**Directions:** Write out the records in full and without alteration, setting aside their pictures.

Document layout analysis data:

- Opening Delimiter -

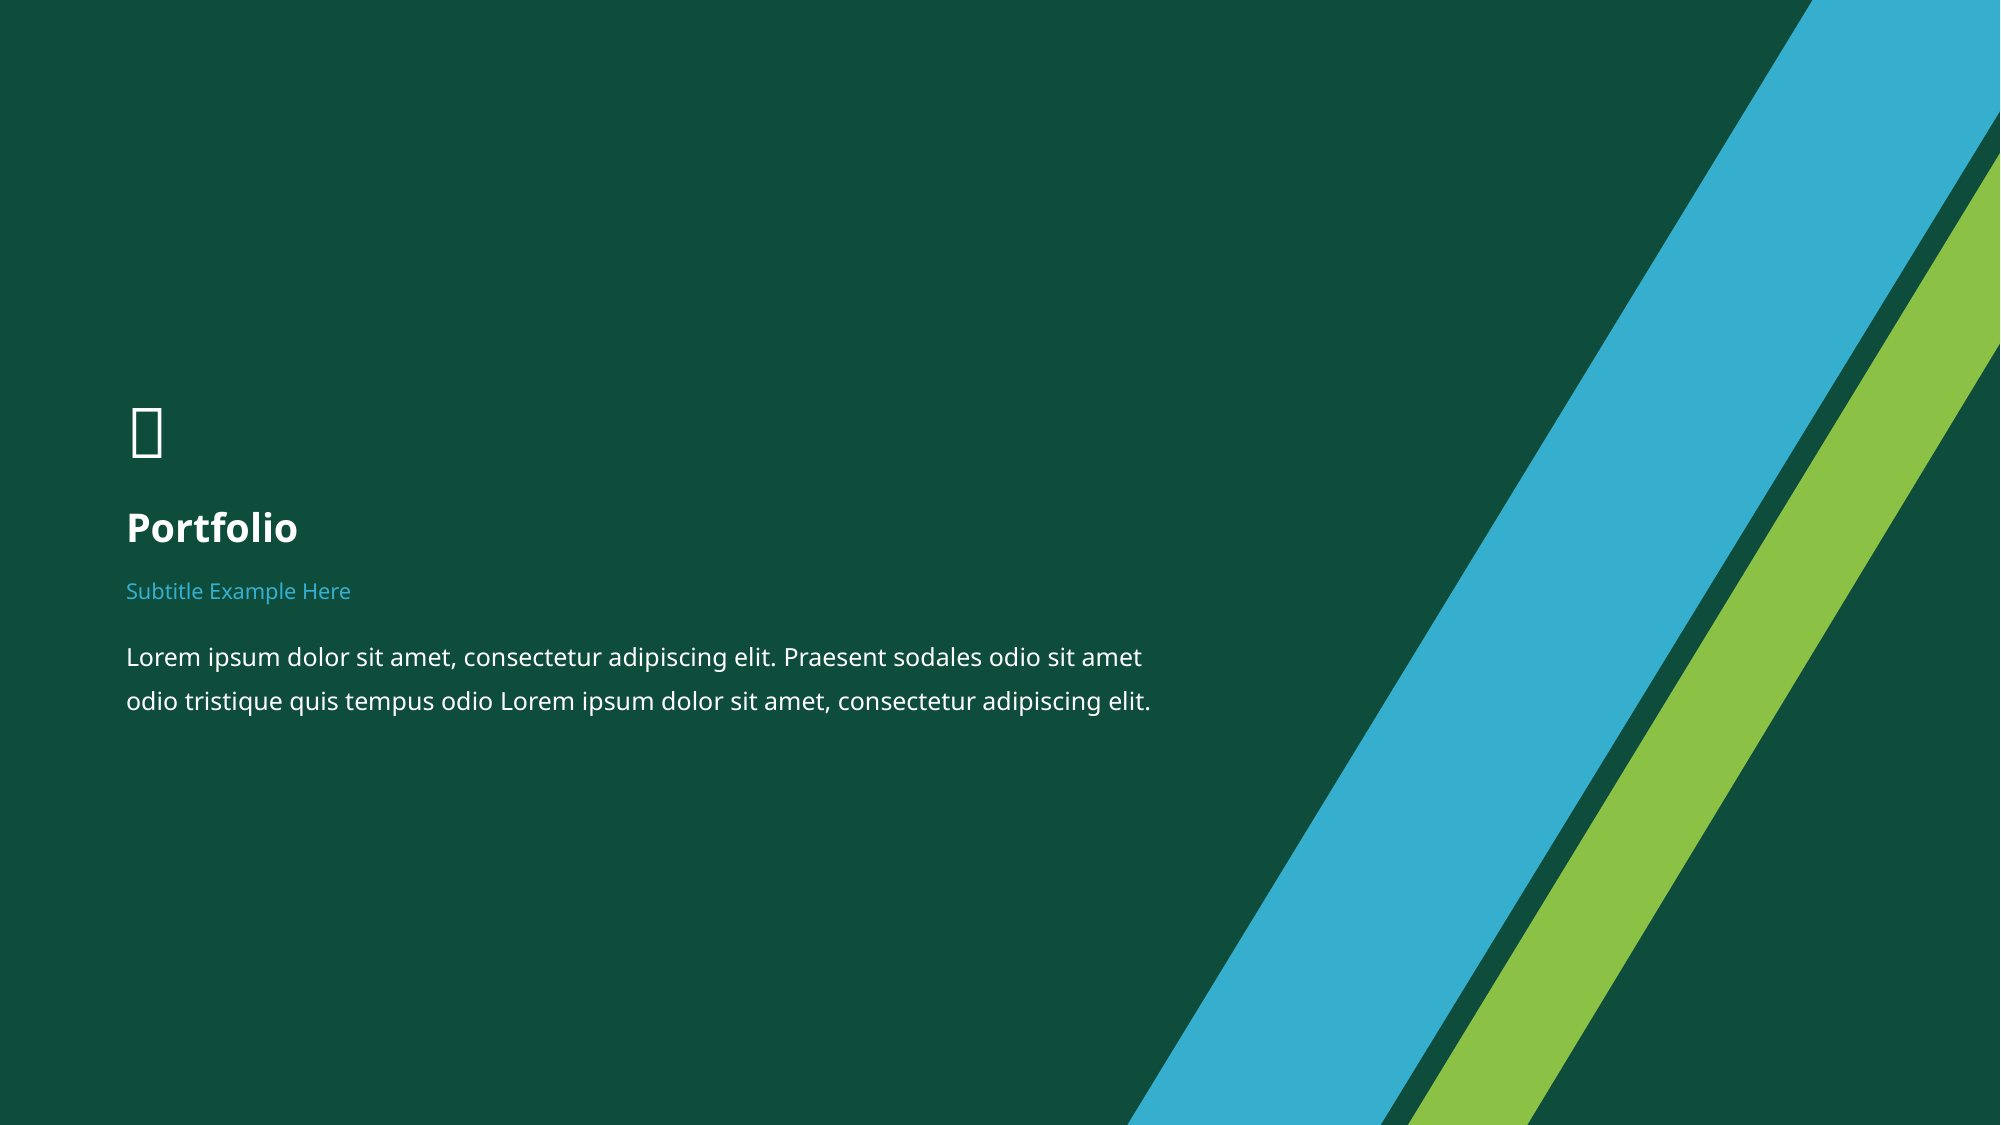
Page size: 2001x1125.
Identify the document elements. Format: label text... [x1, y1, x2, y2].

list Lorem ipsum dolor sit amet, consectetur adipiscing elit. Praesent sodales odio sit amet odio tristique quis tempus odio Lorem ipsum dolor sit amet, consectetur adipiscing elit. [126, 616, 1176, 798]
list Portfolio [126, 491, 705, 563]
list  [126, 361, 272, 483]
list Subtitle Example Here [126, 571, 705, 610]
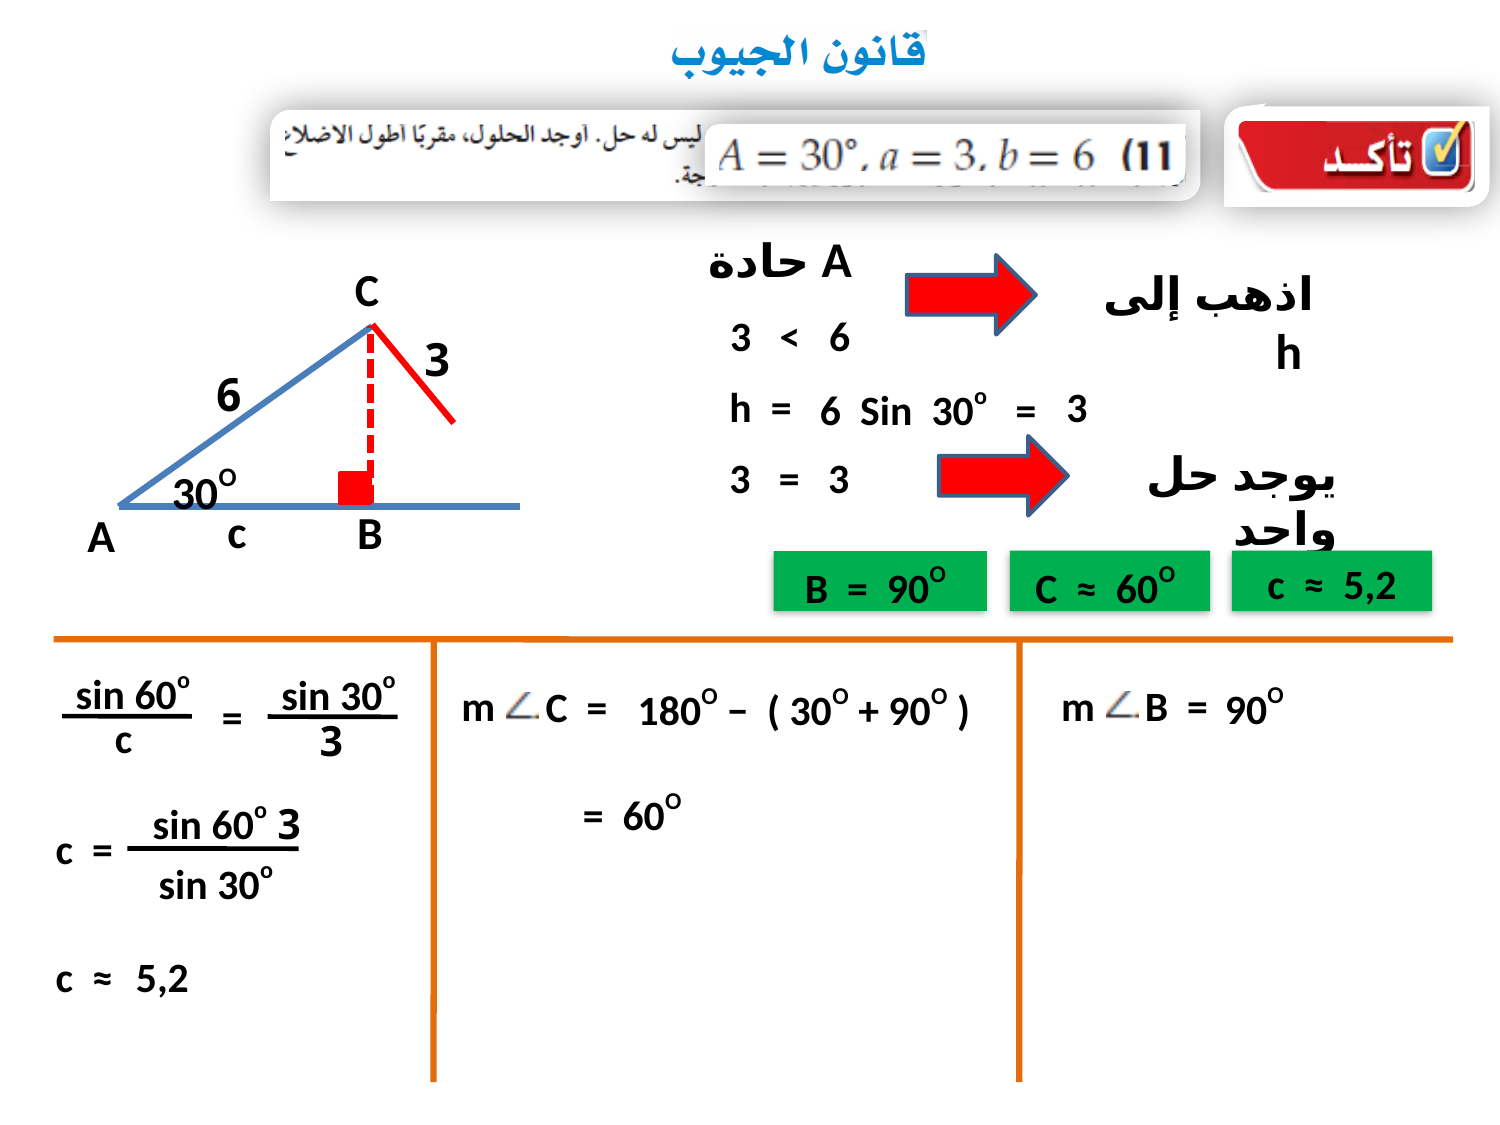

- Closing Delimiter -

**Task result:**
Page size: 2001x1125.
Identify the document elements. Format: label text... [x1, y1, x2, y2].

list Lorem ipsum dolor sit amet, consectetur adipiscing elit. Praesent sodales odio sit amet odio tristique quis tempus odio Lorem ipsum dolor sit amet, consectetur adipiscing elit. [126, 616, 1176, 798]
list Portfolio [126, 491, 705, 563]
list  [126, 361, 272, 483]
list Subtitle Example Here [126, 571, 705, 610]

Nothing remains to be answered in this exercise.